A lesser acknowledged fact about the building is the architects had originally planned a pedestrian tunnel to connect the building to the lower boardwalk. But this idea was rejected by the officials and was never realised.
9. Testing Module For The Guggenheim
Admired for the abstract and unconventional works, Frank Gehry’s Dancing House would later act as a reference to his design of the Guggenheim Museum at Bilbao, Spain. The tools and techniques used here were the test runs for the processes integrated into his later designs.
The huge curves for the facades were developed by copying the aerodynamic spaces of aeroplanes and sports cars, to enhance the air movement and reduce wind load. These curves were developed on the same principles and software used for designing French Jet Aircraft.
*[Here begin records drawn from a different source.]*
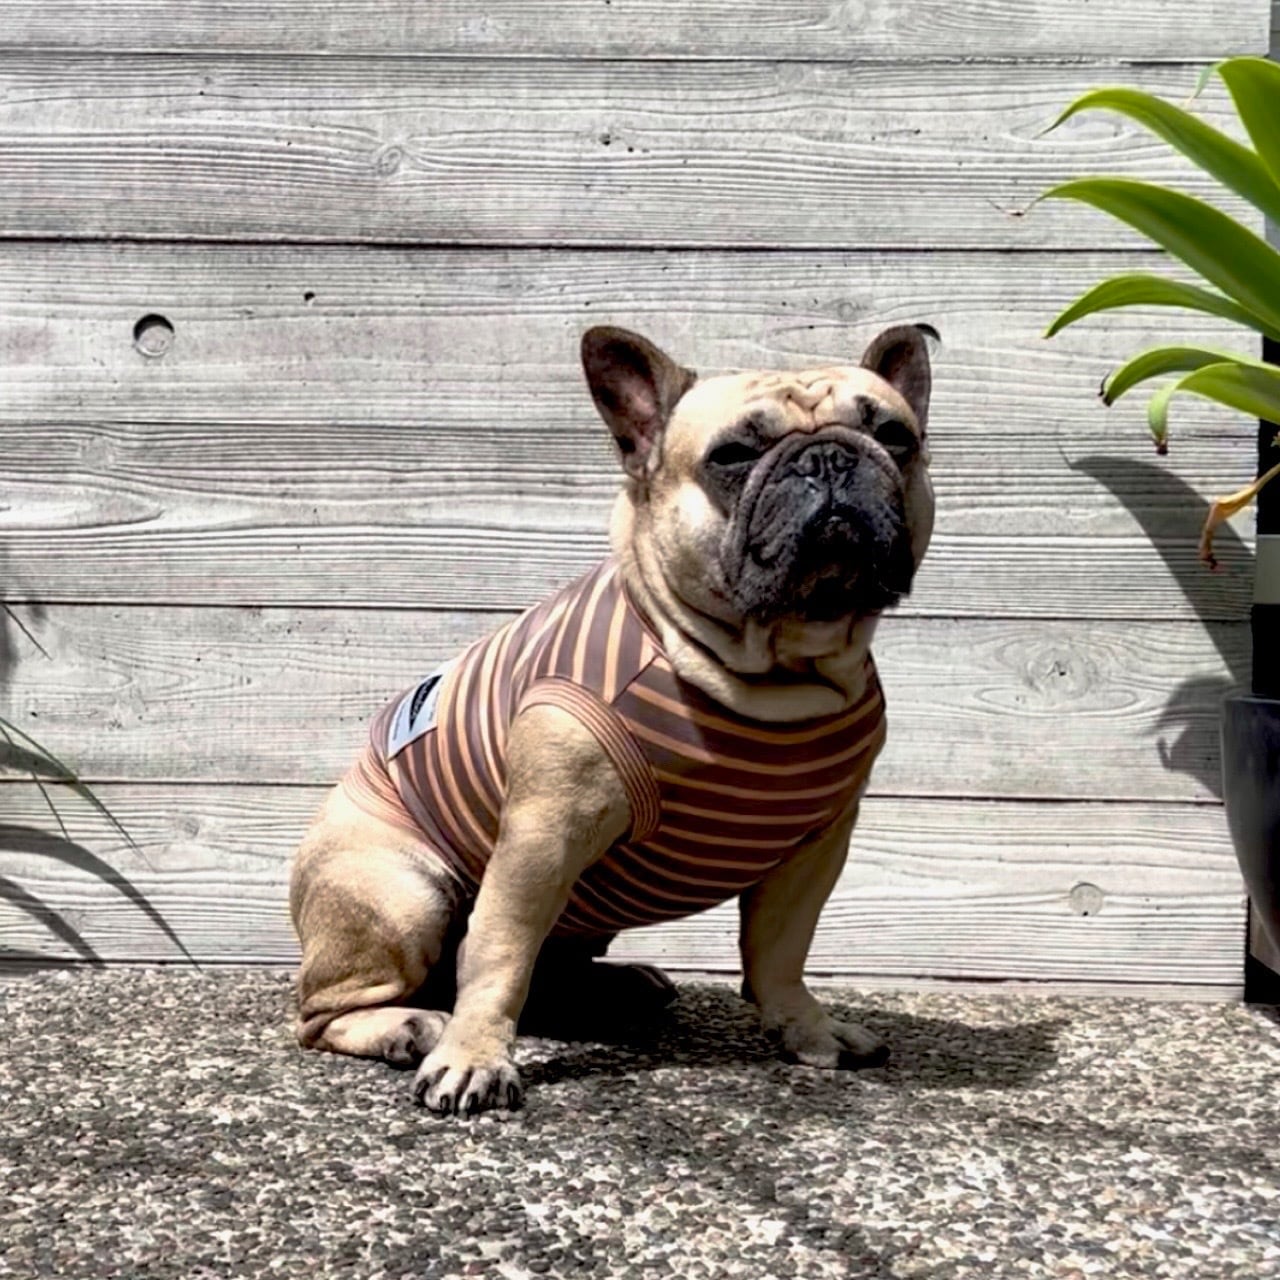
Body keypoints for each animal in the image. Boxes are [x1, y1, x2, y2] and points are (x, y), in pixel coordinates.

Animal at [289, 323, 935, 1116]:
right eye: (733, 455)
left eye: (896, 436)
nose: (830, 457)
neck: (772, 673)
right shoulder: (541, 838)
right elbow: (500, 953)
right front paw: (474, 1058)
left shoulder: (813, 850)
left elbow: (783, 953)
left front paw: (807, 1030)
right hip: (404, 893)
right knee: (330, 1011)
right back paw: (411, 1026)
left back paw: (615, 986)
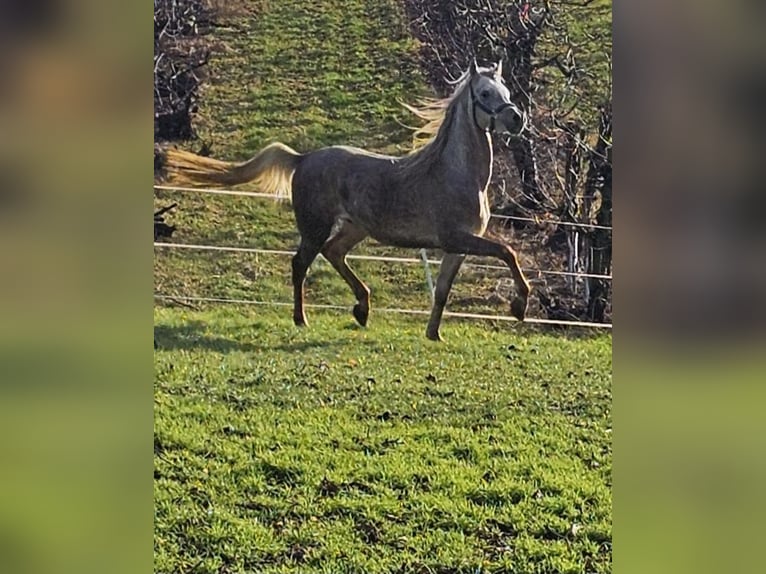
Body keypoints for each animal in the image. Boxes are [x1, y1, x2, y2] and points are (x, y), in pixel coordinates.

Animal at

10. Caught in Controversy and Criticism
The Dancing House has been tangled amidst various rejections, disapprovals and criticism since it’s construction itself. First off, placing a modern, deconstructivist building in a Baroque-Gothic neighbourhood attracted harsh reviews from the locals and even some architects. By defying the typical concepts of traditionalism, symmetry, geometric and rectangular structures, Dancing House gained the nickname ‘The Drunk House’ by the public. Seen as ‘Out of Character’, the design idea failed to integrate the building to the history of the place, which was actually the original concept of the project.
Not only inside, but the building also creates user discomfort even on the outside. With one of the concrete pillars extending out till the footpath, the pedestrians are forced to walk closer to the busy main road, thus adding discomfort to the arriving traffic too.
Now, after some 25 years of its construction, the controversies have calmed down, and the building is accepted as a work of art, which adds value and beauty to the skyline of Prague, and is a step in its modern architecture.